[[ Page excerpt open ]]

Herschel Telescope Flight Model at ESTEC
01 February 2008 10:34
The Herschel telescope's primary mirror is the largest mirror ever built for space. It is made out of 12 silicon carbide (SiC) petals brazed together and coated with a thin aluminium reflective layer. The SiC provides a rigid but lightweight structure with the telescope mass totalling at about 320 kg.
In the morning on Friday 18 January, the flight model of the 3.5-metre diameter telescope arrived at ESTEC in Noordwijk on its transporter truck. Upon arrival the outside of the telescope container was first cleaned before the transport was turned to cleanroom loading bay-airlock #3 for unloading of the container holding the large telescope.
On 24 January, the unpacking of the telescope was performed in the cleanroom, starting with the lifting of the transport container cover. The images below show the telescope – still with a white protective cover – being hoisted from its transport stand onto its ground handling system.
Tuesday, 29 January, the telescope was successfully cleaned after removal of its protective white cover, with ETS and ISS cleaning services providing material support.
Next, the detailed inspection of the telescope's condition after transport was started - the incoming inspection - with ESA and the product assurance team from Astrium France: ASEF PA. The inspection of the secondary mirror M2 and its support structure (barrel and hexapod legs) was completed the same day without problems.

[[ Page excerpt closed ]]
[[ Entries provided open ]]

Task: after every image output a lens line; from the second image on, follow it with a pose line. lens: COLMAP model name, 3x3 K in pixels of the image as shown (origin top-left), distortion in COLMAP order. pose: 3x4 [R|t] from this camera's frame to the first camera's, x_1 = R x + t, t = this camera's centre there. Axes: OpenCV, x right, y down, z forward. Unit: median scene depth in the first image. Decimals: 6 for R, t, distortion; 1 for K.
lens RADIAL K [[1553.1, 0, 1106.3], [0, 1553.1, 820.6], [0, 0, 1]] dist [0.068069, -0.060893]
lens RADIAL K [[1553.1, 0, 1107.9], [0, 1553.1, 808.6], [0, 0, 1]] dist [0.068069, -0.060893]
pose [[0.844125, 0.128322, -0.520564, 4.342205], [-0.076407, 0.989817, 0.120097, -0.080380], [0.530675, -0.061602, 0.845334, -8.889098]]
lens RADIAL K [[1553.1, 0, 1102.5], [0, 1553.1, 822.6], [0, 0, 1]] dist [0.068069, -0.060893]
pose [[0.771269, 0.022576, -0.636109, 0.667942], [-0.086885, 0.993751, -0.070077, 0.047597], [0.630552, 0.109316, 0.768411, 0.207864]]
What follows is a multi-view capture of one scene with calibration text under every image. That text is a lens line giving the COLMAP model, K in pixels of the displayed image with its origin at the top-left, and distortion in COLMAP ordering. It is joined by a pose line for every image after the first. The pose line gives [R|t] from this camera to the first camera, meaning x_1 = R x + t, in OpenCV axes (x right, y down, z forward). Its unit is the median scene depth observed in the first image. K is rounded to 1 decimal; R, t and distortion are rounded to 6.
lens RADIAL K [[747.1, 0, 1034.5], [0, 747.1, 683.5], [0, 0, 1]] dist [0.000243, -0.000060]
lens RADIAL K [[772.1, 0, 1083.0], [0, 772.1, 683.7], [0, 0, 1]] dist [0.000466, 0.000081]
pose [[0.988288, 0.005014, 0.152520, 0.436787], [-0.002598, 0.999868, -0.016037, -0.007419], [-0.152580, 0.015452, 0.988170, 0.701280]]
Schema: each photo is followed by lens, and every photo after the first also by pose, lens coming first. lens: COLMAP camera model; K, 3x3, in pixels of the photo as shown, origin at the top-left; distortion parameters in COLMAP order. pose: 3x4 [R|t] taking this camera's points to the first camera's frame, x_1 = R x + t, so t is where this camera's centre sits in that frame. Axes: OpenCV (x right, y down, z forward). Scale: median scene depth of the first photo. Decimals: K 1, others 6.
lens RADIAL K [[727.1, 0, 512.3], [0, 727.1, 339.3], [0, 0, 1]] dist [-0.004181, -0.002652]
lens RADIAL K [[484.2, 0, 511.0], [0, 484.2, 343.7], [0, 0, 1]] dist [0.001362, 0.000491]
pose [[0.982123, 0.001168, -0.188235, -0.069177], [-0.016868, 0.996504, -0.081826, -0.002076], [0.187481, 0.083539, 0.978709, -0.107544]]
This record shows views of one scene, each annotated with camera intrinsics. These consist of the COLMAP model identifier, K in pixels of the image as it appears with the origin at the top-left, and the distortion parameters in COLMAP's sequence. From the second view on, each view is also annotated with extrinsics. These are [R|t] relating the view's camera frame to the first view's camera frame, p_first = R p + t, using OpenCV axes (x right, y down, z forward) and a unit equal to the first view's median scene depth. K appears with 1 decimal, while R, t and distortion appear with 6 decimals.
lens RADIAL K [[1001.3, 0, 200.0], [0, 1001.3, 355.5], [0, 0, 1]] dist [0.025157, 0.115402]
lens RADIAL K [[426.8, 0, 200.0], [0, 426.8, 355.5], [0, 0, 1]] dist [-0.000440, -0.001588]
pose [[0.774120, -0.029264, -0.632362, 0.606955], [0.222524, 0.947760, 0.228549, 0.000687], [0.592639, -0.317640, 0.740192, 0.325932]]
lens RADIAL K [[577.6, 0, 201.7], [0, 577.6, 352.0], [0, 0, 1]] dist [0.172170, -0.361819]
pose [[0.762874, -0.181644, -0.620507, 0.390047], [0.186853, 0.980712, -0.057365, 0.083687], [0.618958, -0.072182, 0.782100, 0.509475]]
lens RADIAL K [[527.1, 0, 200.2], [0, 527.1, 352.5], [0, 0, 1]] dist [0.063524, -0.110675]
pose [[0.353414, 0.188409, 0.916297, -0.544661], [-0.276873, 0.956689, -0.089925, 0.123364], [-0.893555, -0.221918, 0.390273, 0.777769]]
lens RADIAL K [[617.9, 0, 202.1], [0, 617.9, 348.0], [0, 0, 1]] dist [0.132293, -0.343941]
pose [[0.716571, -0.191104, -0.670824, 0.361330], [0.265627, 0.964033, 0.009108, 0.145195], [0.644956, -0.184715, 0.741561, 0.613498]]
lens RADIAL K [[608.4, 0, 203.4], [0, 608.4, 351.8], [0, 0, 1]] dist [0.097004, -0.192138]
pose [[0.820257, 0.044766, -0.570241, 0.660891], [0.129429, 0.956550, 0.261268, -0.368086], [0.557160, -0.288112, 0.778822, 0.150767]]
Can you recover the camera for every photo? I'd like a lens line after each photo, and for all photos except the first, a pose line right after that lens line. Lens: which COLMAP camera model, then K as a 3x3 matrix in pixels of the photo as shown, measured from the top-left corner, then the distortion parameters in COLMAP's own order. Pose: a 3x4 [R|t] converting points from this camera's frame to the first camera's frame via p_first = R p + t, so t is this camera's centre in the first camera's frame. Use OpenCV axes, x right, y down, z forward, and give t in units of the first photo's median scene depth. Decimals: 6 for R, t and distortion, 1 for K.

[[ Entries provided closed ]]

• [Set of tasks]
**a)** Shorten the paragraph of the Herschel telescope article that begins "In the morning on Friday 18 January" to two sentences, keeping its main facts.
**b)** According to the Herschel telescope article, how many petals make up the primary mirror, and what material are they made of?
**c)** Write the next part of the Herschel telescope article, picking up after its final sentence.
The collected data plays no part here; only the Herschel telescope article matters.

• [Answers by task]
**a)** On the morning of Friday 18 January, the 3.5-meter flight model of the telescope arrived at ESTEC in Noordwijk on a transporter truck. The outside of its container was cleaned first, and then the truck was moved to cleanroom loading bay-airlock #3 so the container could be unloaded.

**b)** Twelve petals made of silicon carbide (SiC).

**c)**
Cleaning and inspection of the large telescope, 29 January
Inspection continued 30 January for the primary mirror M1 with participation of the product assurance team from Astrium Germany (ASED PA). The telescope was secured overnight with its optical axis horizontal in the locked cleanroom.
The next major milestones for the telescope will be a fit-check of the telescope's interface with the spacecraft on a reference plate (simulating the actual spacecraft interface) and the M1/M2 distance measurement of the telescope's primary and secondary mirror. Eventually the telescope will be integrated on top of the Herschel cryostat vacuum vessel that is currently set up for its cooldown and filling of the cooling system with liquid helium.